Scepticism (or skepticism), the belief that requires all information to be well supported by evidence, originated in the Skeptikoi, a first century BC Greek school who “asserted nothing.” The school was founded by Aenesidemus; our main source of the school’s teachings is Sextus Empiricus and the leader of the Sceptics was Pyrrho of Elis (365–275 BC) who had traveled to India and studied with the gymnosophists (naked lovers of wisdom). From India, Pyrrho brought back the idea that nothing can be known for certain. The senses are easily fooled, and reason follows too easily our desires. Along with Stoicism and Epicureanism, Scepticism was one of the three dominant schools of Hellenistic Philosophy.
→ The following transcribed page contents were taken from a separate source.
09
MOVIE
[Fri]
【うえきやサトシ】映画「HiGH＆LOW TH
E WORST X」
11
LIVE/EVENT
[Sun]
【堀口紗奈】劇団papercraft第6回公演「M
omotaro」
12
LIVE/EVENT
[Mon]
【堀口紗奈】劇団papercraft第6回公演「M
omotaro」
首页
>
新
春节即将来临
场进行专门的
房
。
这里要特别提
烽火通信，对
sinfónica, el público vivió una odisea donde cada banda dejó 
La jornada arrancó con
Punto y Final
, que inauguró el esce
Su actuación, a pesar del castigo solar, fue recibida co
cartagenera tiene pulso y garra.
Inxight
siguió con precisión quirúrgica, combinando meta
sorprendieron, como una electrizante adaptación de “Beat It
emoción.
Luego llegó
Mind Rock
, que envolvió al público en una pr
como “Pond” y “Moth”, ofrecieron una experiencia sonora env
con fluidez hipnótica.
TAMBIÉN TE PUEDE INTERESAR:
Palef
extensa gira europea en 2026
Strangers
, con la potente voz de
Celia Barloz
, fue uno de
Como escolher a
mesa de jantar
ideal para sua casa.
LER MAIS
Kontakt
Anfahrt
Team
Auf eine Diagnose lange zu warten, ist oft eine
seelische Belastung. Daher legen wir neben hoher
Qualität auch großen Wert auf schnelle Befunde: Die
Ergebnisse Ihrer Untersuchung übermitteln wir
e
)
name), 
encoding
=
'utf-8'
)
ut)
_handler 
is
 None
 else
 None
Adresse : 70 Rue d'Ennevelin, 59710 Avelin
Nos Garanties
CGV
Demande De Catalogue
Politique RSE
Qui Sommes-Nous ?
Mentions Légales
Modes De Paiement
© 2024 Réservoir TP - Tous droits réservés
A sextet of sceptic texts has been collected in Stoic Six Pack 4 – The Sceptics:
Pyrrhonic Sketches by Sextus Empiricus
Life of Pyrrho by Diogenes Laërtius
Sextus Empiricus and Greek Scepticism by Mary Mills Patrick
The Greek Sceptics: from Pyrrho to Sextus by Norman MacColl
Stoics and Sceptics by Edwyn Bevan
Life of Carneades by Diogenes Laërtius
A key concept for the sceptics was ataraxia («tranquility»), a Greek term used by Pyrrho to describe a lucid state of robust tranquility, characterized by ongoing freedom from distress and worry. By applying ideas of what he called “practical skepticism” to Ethics and to life in general, Pyrrho concluded that ataraxia could be achieved. Arriving at a state of ataraxia became the ultimate goal of the early Skeptikoi.
“Skepticism is the first step toward truth.”